De rechtbank Amsterdam heeft in een uitspraak van 9 oktober 2024 alle vorderingen van claimstichting Nuon-claim afgewezen. Stichting Nuon-claim had de procedure aangespannen tegen Vattenfall (voorheen NUON), zij vond dat Vattenfall bij de levering van elektriciteit ten onrechte bepaalde kosten in rekening bracht aan zakelijke klanten. De rechter is van oordeel dat Vattenfall die kosten in rekening mocht brengen en dat Vattenfall niet onrechtmatig heeft gehandeld.
Het gaat in deze zaak om de vraag of Vattenfall als elektriciteitsleverancier een vergoeding op basis van gecontracteerd vermogen in rekening mocht brengen aan zakelijke klanten. Vattenfall bracht die kosten sinds de liberalisering van de elektriciteitsmarkt in 2002 in rekening bij zakelijke klanten met een kleine grootverbruikersaansluiting op het elektriciteitsnet.

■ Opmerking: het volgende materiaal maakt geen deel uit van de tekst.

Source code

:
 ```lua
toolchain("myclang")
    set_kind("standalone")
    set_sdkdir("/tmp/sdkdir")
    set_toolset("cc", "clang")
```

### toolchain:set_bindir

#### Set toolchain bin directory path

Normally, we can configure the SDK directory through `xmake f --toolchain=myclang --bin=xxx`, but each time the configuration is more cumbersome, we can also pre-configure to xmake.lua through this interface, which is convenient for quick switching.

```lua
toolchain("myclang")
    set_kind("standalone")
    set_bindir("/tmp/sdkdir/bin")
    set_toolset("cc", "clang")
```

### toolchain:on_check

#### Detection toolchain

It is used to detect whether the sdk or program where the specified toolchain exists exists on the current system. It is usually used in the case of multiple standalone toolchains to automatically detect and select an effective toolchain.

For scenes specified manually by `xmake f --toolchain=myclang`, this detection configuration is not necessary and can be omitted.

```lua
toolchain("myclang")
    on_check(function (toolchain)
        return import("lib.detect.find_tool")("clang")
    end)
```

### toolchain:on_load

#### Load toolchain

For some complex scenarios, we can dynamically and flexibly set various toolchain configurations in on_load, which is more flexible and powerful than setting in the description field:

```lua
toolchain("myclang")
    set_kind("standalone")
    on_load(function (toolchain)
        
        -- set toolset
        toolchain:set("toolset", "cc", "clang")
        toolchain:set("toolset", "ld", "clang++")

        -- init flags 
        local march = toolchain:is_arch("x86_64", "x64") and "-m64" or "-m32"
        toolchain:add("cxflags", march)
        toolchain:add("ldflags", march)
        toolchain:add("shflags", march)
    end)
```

Dit ging onder meer om middelgrote ondernemingen, kleine ondernemingen en non-profit instellingen. Volgens de Stichting Nuon-Claim mocht Vattenfall die kosten niet in rekening brengen omdat er tegenover de in rekening gebrachte kilowatt (kW)-vergoeding geen dienst of product stond. De zaak wordt voor een deel van de achterban van de stichting beoordeeld onder het oude collectieve actierecht (art. 3:305a (oud) BW) en deels onder de Wet Afwikkeling Massaschade in Collectieve Actie van 2020 (WAMCA; art. 3:305a BW). De stichting is al eerder ontvankelijk verklaard en in de WAMCA-zaak als exclusieve belangenbehartiger aangewezen.
Uitspraak rechtbank
De rechtbank concludeert dat er geen misleiding heeft plaatsgevonden door het in rekening brengen van de kW-vergoeding. Die vergoeding mocht volgens het Besluit Vaststelling tariefdragers tarieven transport en levering elektriciteit uit 1999 ook in het leveringsafhankelijke element van het tarief worden opgenomen. De rechtbank verwerpt daarom het standpunt van de stichting dat die vergoeding alleen door de netbeheerder mocht worden berekend voor het transport van elektriciteit. De claim van de stichting dat Vattenfall essentiële informatie heeft verzwegen over de kW-vergoeding wijst de rechtbank af. De vergoeding was eenvoudig te berekenen op basis van de aanbieding van Vattenfall. Bovendien maakte de toelichting, die stond vermeld op de aanbieding en de energienota’s, de prijsopbouw duidelijk. De klanten zijn dan ook niet op het verkeerde been gezet aldus de rechtbank. Ook maakte Vattenfall duidelijk dat de netbeheerder een bedrag in rekening brengt voor het transport van elektriciteit en dat dit niet is inbegrepen in de prijs die Vattenfall bij deze klanten in rekening brengt. De stichting stelde ook dat Vattenfall het stilzitten van een deel van haar klanten na een nieuw jaarlijks aanbod misbruikte. De rechtbank oordeelt dat de kW-klanten in de geliberaliseerde markt de keuze hadden bij welke energieleverancier zij energie afnamen. Zij waren dus vrij om te onderhandelen over de contractvoorwaarden en om over te stappen naar een andere leverancier, maar hebben dit om wat voor reden niet gedaan. In deze situatie kan een kW-klant er niet over klagen dat die zelf niet het vergelijkend onderzoek heeft gedaan, dat een andere klant wel heeft gedaan. De rechtbank wijst alle vorderingen van Stichting Nuon-claim tegen Vattenfall af. Vattenfall heeft geen andere zorgvuldigheidsnorm overschreden en er is evenmin sprake van onverschuldigde betaling van de kW-vergoeding.